Her research also finds that innovations induced by environmental policy could be beneficial in making firms more internationally competitive and increasing their participation in export markets. So getting firms to think about how they could do their business better by reducing emissions can have a wider positive impact on business success.

There is a growing importance for business in how they are perceived by the wider public, as responsible corporate citizens. We have seen not only that many high-tech firms operating in Ireland are aiming to be carbon-neutral in the immediate future, others are also taking the issue seriously. We see companies keen, among other things, to buy renewable energy or signing up to certification schemes. These actions go beyond the traditional concentration on short-term profitability.

While these companies are certainly driven by enhanced social responsibility concerns, they are also concerned about their wider image.

There is also evidence of peer effects, so that once one business burnishes its green image, neighbours may also feel the need to make some changes. Reputation is an important business asset, and negative perceptions, once established, are hard to shake off.

Although companies that have only a shallow commitment to climate-friendly behaviour are often accused of “greenwashing”, nevertheless, whatever the motivation, it has to be good news if firms who pursue a green image undertake real measures to tackle climate change.

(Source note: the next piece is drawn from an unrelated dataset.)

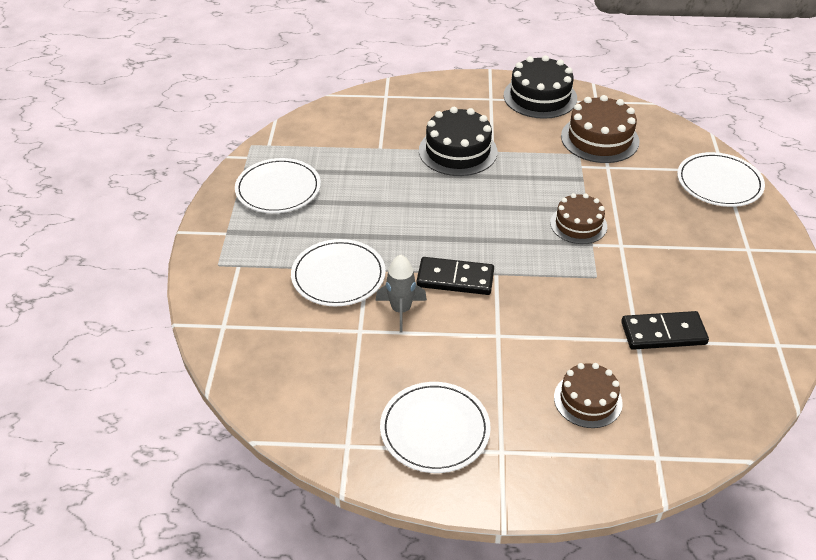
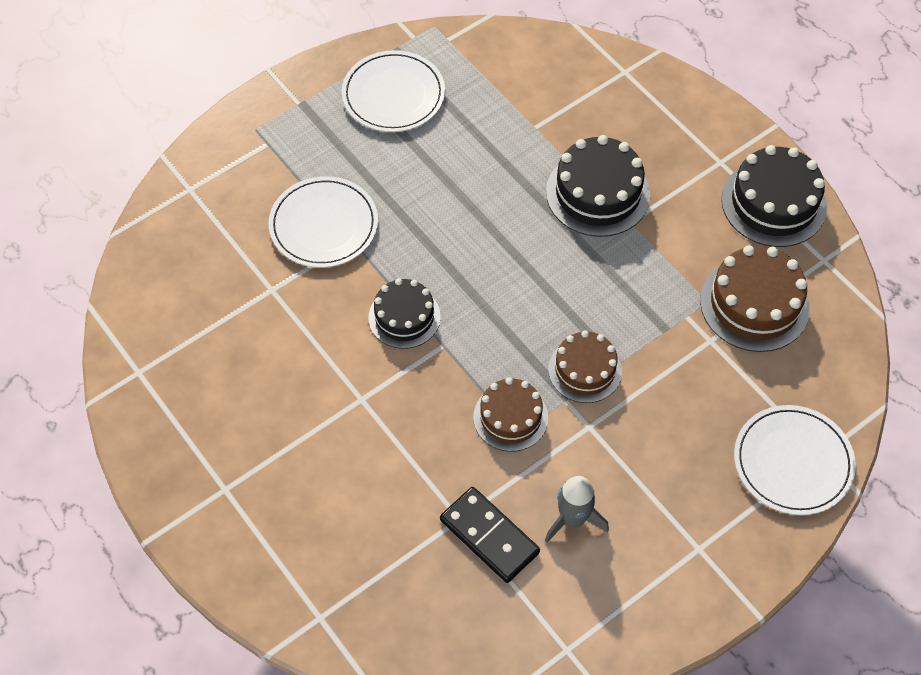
camera: 50 degrees right, 15 degrees up
(401, 310) = (324, 303): grey rocket -> grey rocket (573, 519)
(435, 429) = (207, 423): white plate -> none
(455, 279) = (404, 317): black domino -> black cake
(588, 400) = (342, 521): brown cake -> brown cake (510, 417)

The cement industry is one sector where decarbonisation raises trickier problems. In the first instance, it uses a lot of fossil fuels to generate the heat needed to make cement. Secondly, the manufacturing process itself generates a lot of emissions. A three-pronged approach may be required.

First, replace the heavy energy requirements with cleaner energy, such as green hydrogen. Second, capture the carbon dioxide emitted through the manufacturing process by pumping it into permanent storage underground. Third, reduce our dependence on cement for building, by switching from concrete block construction of housing to the timber-framed method which is the norm in many other western economies.